Causes of erectile dysfunction

The Effects of Disease States and Drugs on Erections

  Cardiovascular Disease is the most common cause of ED and is due to endothelial dysfunction. Studies have demonstrated that two million people have heart disease but have no symptoms, and one out of four men with no risk factors will die suddenly of a cardiovascular event. Other studies indicate that ED may be present for 2-3 years prior to the diagnosis of heart disease.

  Smoking is one of the greatest health enemies and is responsible for over 400,000 deaths per year. Smoking causes endothelial dysfunction, which causes ED. I firmly believe that if manufacturers added a warning to cigarette labels that smoking will make erections go away, no man would smoke.

  Diabetes is the most common cause of sexual dysfunction in men.

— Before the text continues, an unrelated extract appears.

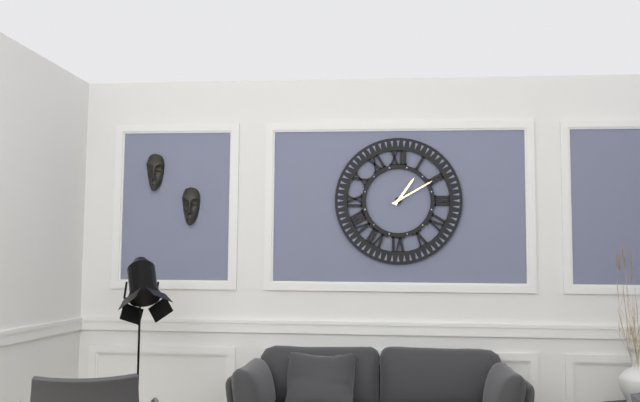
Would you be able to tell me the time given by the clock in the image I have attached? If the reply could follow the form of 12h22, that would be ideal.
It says 1h10
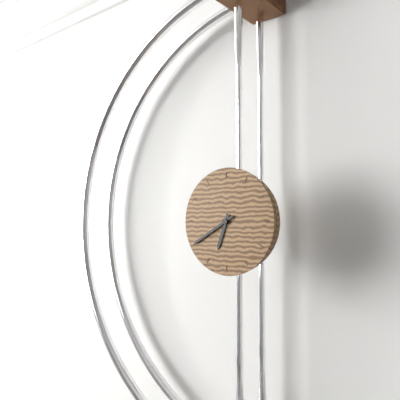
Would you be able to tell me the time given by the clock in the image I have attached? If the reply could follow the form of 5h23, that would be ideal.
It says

It has been estimated that up to 50-75 percent of diabetic men have erectile dysfunction, because diabetes causes endothelial dysfunction. Diabetics must pay attention to diabetic neuropathy - the loss of vibratory sensations of the lower extremities. With this disease, there is always the possibility of peripheral neuropathies. Other diseases that are associated with peripheral neuropathies include chronic renal failure, carcinomas, rheumatoid arthritis, hypothyroidism, herpes zoster, anemias, breathing problems, such as chronic obstructive pulmonary disease, as well as a long list of hereditary neuropathies.

  Hypertension (HTN) or high blood pressure is one of the most common health conditions. HTN is the second most prevalent disease in men with ED. HTN causes endothelial dysfunction, which leads to ED. However, the treatment of HTN can also cause ED.

  Enlarged Prostates or BPH can be the cause of ED as well. Treatment of the prostate disease can reverse ED but cause ejaculatory disorders.

  Prostate Cancer as well as the treatment of prostate cancer can lead to ED.

  Dyslipidemia or abnormal concentrations of lipids in the blood. These high concentrations of bad cholesterol will cause endothelial dysfunction, which leads to ED.

  It is estimated that fifty percent or more of men with Multiple Sclerosis have erectile dysfunction. Bladder dysfunction can be also be associated with the erectile dysfunction in multiple sclerosis.

  Parkinson’s disease and temporal lobe abnormalities are risk factors for erectile dysfunction.

  Stroke and alcoholism create a very high risk because of damage to the testicles and the resulting decrease of testosterone in the body.

  Aging is a common risk for erectile dysfunction, often related to a decrease of male hormones and endothelial dysfunction. The Massachusetts Male Aging Study indicated that 50 percent of men age 40-70 have a minimal, moderate or severe degree of erectile dysfunction.

  Chronic renal insufficiency is another potential factor. Many drugs used to treat the type of high blood pressure associated with chronic renal insufficiency can cause erectile dysfunction, and many drugs are, by themselves, the culprit.